> [REQUIREMENT]: Print every record below exactly as it stands, but leave out the pictures.

> [PROVIDED MATERIAL]:
[Start of Attachment]

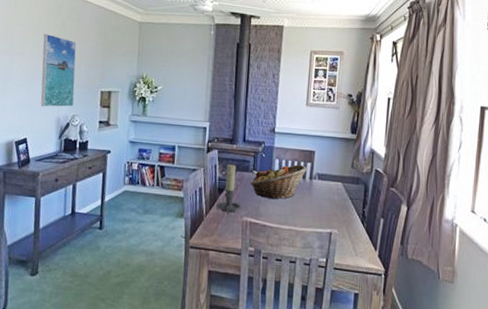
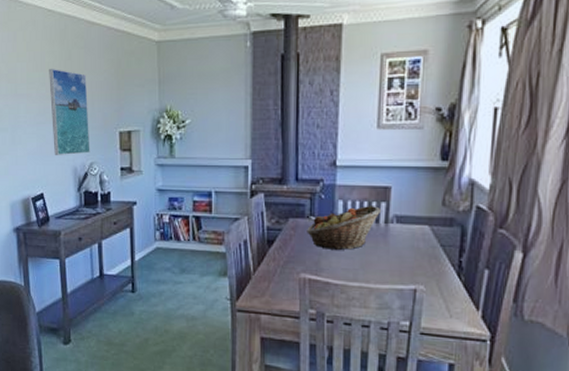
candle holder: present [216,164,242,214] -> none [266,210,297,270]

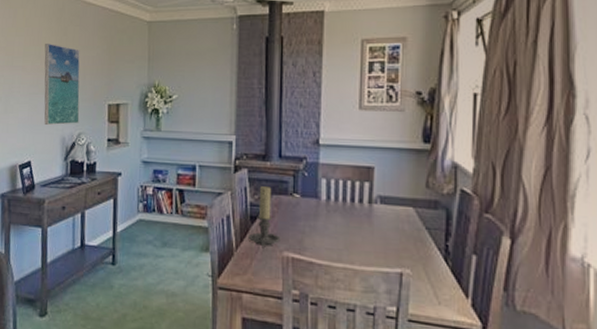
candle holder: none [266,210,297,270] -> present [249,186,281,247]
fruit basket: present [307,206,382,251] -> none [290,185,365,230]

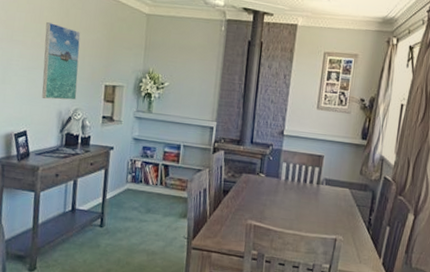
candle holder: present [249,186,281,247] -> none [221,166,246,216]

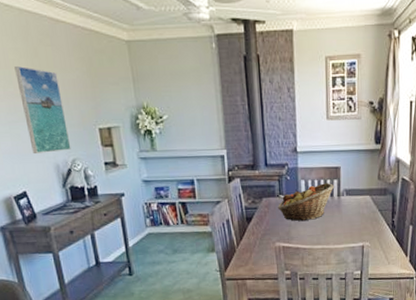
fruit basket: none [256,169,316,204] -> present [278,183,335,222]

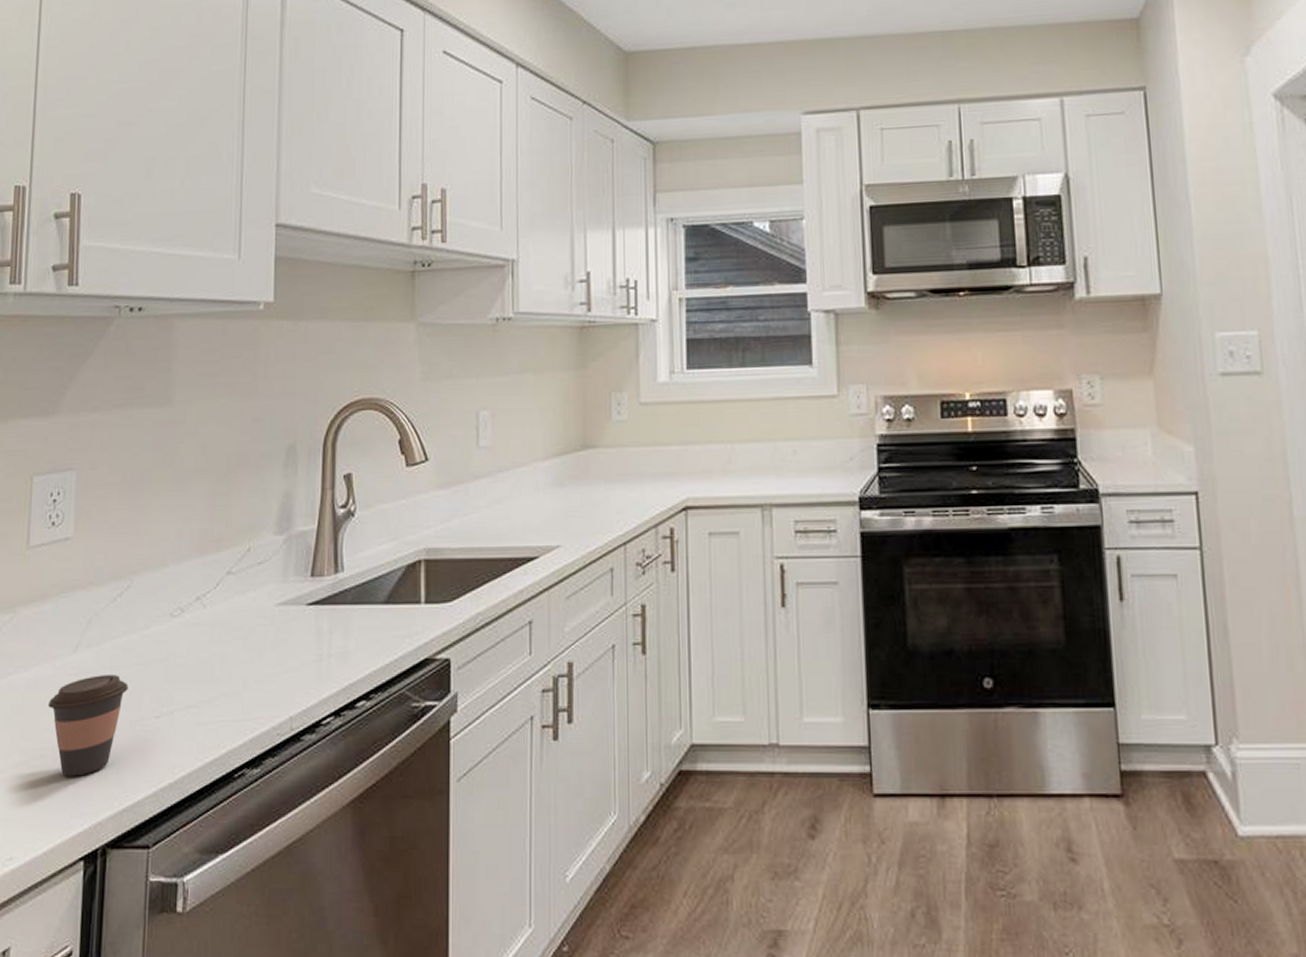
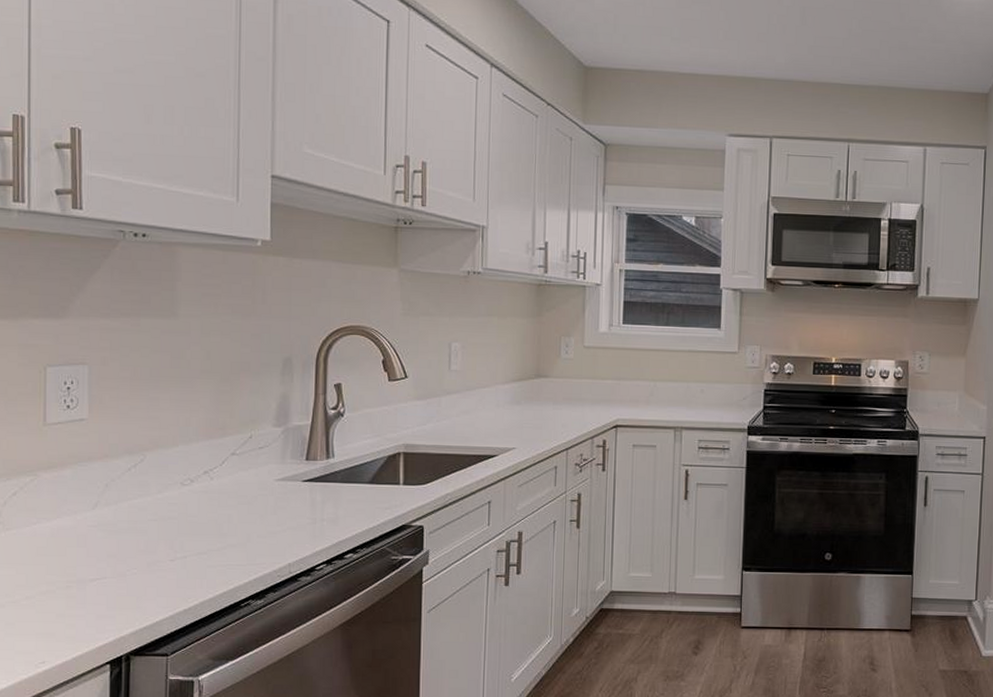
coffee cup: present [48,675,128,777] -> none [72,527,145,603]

[End of Attachment]

> [OUTPUT OF THE TASK]:
candle holder: present [216,164,242,214] -> none [266,210,297,270]

candle holder: none [266,210,297,270] -> present [249,186,281,247]
fruit basket: present [307,206,382,251] -> none [290,185,365,230]

candle holder: present [249,186,281,247] -> none [221,166,246,216]

fruit basket: none [256,169,316,204] -> present [278,183,335,222]

coffee cup: present [48,675,128,777] -> none [72,527,145,603]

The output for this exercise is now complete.